Dalam arti yang disebut terakhir itu, logos bertemu dengan ethos dan ethos
ini dapat berarti penghentian, rumah, tempat tinggal, endapan sikap. Kemudian
arti logos selanjutnya: sikap hidup yang menyadari sesuatu, sikap yang
mengutamakan tutup mulut untuk berusaha mendengar, dengan mengorbankan
berbicara lebih. Sehubungan ini Karl Jasper menulis bahwa ilmu adalah usaha
manusia untuk mendengarkan jawaban-jawaban yang keluar dari dunia yang
dihuninya. Di sinilah lengketnya etika dengan ilmu!
Kebenaran Keilmuan
Apa hubungan antara tak akan selesainya ilmu dan usaha mendengarkan
jawaban? Batas dari ilmu sesungguhnya bukanlah suatu garis yang dicoretkan
dengan tergesa-gesa di belakang gambaran tentang dunia yang terbatas ini,
sebagai petunjuk tentang selesainya sesutu. Batasnya justru berupa suatu pespektif
baru yang membukakan diri, sebagai petunjuk bahwa manusia siap untuk
mendengarkan.
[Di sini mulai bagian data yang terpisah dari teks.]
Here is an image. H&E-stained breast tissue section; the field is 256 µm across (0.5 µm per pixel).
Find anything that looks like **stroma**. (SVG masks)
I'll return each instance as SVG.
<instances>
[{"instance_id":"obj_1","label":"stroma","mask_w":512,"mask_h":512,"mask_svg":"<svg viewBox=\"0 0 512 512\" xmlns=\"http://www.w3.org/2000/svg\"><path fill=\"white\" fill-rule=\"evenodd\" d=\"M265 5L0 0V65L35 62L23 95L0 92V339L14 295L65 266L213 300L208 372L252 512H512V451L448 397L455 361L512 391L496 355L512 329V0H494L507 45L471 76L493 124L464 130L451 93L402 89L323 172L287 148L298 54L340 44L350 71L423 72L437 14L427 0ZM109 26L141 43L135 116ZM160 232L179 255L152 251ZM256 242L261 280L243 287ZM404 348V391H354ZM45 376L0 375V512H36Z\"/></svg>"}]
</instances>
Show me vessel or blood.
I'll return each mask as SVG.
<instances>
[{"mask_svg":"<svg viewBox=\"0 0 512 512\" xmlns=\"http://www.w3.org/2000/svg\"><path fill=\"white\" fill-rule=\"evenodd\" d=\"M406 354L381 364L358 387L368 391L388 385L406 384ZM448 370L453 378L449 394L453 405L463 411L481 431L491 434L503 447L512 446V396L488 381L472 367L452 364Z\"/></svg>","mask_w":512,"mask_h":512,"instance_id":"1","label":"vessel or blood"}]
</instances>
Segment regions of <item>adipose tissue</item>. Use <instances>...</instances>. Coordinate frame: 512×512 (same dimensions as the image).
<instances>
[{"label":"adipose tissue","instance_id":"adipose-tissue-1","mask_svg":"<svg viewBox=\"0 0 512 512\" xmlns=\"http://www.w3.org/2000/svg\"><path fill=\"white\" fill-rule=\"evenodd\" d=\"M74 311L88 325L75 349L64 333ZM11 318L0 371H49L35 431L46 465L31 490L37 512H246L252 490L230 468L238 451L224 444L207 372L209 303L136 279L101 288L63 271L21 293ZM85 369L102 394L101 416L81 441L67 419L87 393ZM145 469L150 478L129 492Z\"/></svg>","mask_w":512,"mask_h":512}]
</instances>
Dengan demikian, tak akan ada pertentangan antara masalah dan
rahasia, antara pengertian dan keajaiban, antara ilmu dan agama.
Kebenaran intelektual yang ada pada ilmu bukanlah suatu efek dari
keterlibatan ilmu dengan bidang-bidang kehidupan. Kebenaran memang
merupakan ciri asli dari ilmu itu sendiri. Dengan demikian maka pengabdian ilmu
secara netral, tak berwarna, dapat melunturkan pengertian kebenaran, sehingga
ilmu terpaksa menjadi steril. Uraian keilmuan tentang masyarakat sudah
semestinya harus diperkuat oleh kesadaran terhadap berakarnya kebenaran.
Seperti disebutkan di depan, ilmu bukan tujuan tetapi sarana, karena hasrat akan
kebenaran itu berhimpit dengan etika pelayanan bagi sesama manusia dan
tanggung jawab secara agama. Sebenarnya ilmuwan dalam gerak kerjanya tak
usah memperhitungkan adanya dua faktor: ilmu dan tanggung jawab, karena yang
kedua itu sudah lengket dengan yang pertama.Ilmu pun lengket dengan
keberadaan manusia yang transenden dengan kata-kata lain, keresahan ilmu
bertalian dengan hasrat yang terdapat dalam diri manusia. Di situ terdapat
petunjuk mengenai kebenaran yang transenden. Dengan ini berarti pula bahwa
titik henti dari kebenaran itu terdapat di luar jangkauan manusia!